==== Text passage

When words and pictures are presented together, students do well on retention and transfer tests and therefore have experienced meaningful learning//. People learn better from words and pictures than from words alone. (Mayer, Cambridge Handbook of Multimedia Learning, Chapter 1.)

Prior Knowledge

The design principle stating that most principles for multimedia learning environments depends on the prior knowledge of the learner, i.e., principles that help low knowledge learners may not help or even hinder high-knowledge learners. Instructional design principles that enhance multimedia learning for novices may hinder multimedia learning for more expert learners.

Spatial Contiguity

For novices, presenting explanatory text near images aids in comprehension. For experts, such text creates extraneous cognitive load. (See redundancy principle.) Mayer 12

Temporal Contiguity



Split-Attention

People learn better from words and pictures physically and temporally integrated. This is similar to Mayer's spatial contiguity and temporal contiguity principles.

========
==== Dataset records

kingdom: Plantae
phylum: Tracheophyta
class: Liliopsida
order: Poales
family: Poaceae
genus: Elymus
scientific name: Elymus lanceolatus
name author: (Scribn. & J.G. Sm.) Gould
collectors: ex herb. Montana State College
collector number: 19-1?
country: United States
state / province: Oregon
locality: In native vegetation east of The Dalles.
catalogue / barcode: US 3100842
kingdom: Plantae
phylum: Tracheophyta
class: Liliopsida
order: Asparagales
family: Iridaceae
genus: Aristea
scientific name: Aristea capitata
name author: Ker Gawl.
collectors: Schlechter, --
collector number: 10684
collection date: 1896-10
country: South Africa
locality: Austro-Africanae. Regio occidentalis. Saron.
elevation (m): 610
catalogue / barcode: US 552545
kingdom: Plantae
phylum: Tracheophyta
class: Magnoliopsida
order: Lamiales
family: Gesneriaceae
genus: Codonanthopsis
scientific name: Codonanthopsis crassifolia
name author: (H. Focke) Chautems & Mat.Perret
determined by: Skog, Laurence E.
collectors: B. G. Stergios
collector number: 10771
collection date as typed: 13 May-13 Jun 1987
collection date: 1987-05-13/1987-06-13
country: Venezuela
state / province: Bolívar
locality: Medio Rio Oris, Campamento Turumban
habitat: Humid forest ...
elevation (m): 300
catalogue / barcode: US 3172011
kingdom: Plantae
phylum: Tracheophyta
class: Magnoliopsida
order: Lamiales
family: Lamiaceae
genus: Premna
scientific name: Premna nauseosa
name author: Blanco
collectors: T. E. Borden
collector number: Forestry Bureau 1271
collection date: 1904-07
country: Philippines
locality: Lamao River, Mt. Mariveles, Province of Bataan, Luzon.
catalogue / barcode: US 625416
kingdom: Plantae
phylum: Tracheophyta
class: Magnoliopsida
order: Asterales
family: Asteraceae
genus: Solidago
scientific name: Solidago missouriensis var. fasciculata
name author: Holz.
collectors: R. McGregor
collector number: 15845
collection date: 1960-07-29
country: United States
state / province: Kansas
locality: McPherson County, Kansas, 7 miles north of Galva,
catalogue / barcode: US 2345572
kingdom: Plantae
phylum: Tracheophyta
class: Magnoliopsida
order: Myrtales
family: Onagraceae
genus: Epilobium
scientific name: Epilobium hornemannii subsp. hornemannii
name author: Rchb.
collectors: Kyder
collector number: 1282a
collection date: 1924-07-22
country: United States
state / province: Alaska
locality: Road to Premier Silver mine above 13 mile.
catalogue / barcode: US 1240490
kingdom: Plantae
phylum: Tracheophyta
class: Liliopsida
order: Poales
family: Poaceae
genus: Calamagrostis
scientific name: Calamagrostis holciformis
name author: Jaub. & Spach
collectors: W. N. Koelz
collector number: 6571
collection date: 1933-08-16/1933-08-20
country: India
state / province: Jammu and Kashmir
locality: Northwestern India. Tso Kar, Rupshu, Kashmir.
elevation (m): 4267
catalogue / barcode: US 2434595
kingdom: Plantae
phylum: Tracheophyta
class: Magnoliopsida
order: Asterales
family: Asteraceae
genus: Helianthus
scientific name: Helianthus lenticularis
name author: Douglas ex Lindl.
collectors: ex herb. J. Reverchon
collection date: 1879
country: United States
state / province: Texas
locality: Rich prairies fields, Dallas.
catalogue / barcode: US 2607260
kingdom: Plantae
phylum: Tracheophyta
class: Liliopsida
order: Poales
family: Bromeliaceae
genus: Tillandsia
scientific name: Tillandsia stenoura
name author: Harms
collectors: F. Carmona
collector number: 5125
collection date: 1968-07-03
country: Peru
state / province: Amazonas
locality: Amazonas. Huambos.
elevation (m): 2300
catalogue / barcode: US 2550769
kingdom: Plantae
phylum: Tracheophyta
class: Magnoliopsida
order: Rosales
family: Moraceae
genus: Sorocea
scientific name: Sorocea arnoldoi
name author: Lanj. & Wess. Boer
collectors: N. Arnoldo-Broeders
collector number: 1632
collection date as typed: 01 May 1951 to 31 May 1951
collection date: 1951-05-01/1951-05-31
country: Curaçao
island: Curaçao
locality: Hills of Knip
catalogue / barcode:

========

[List of tasks]:
a. Answer these questions from the passage on multimedia learning:
(i) Do people learn better from words and pictures or from words alone?
(ii) What does explanatory text placed near images create for experts?
(iii) Which two of Mayer's principles is the split-attention principle similar to?
b. Quote the passage on multimedia learning from "People learn better from words and pictures physically" to "temporal contiguity principles.".
The stored data has no connection to the passage on multimedia learning.

[Exercise responses]:
a.
(i) From words and pictures.
(ii) Extraneous cognitive load.
(iii) The spatial contiguity and temporal contiguity principles.

b.
People learn better from words and pictures physically and temporally integrated. This is similar to Mayer's spatial contiguity and temporal contiguity principles.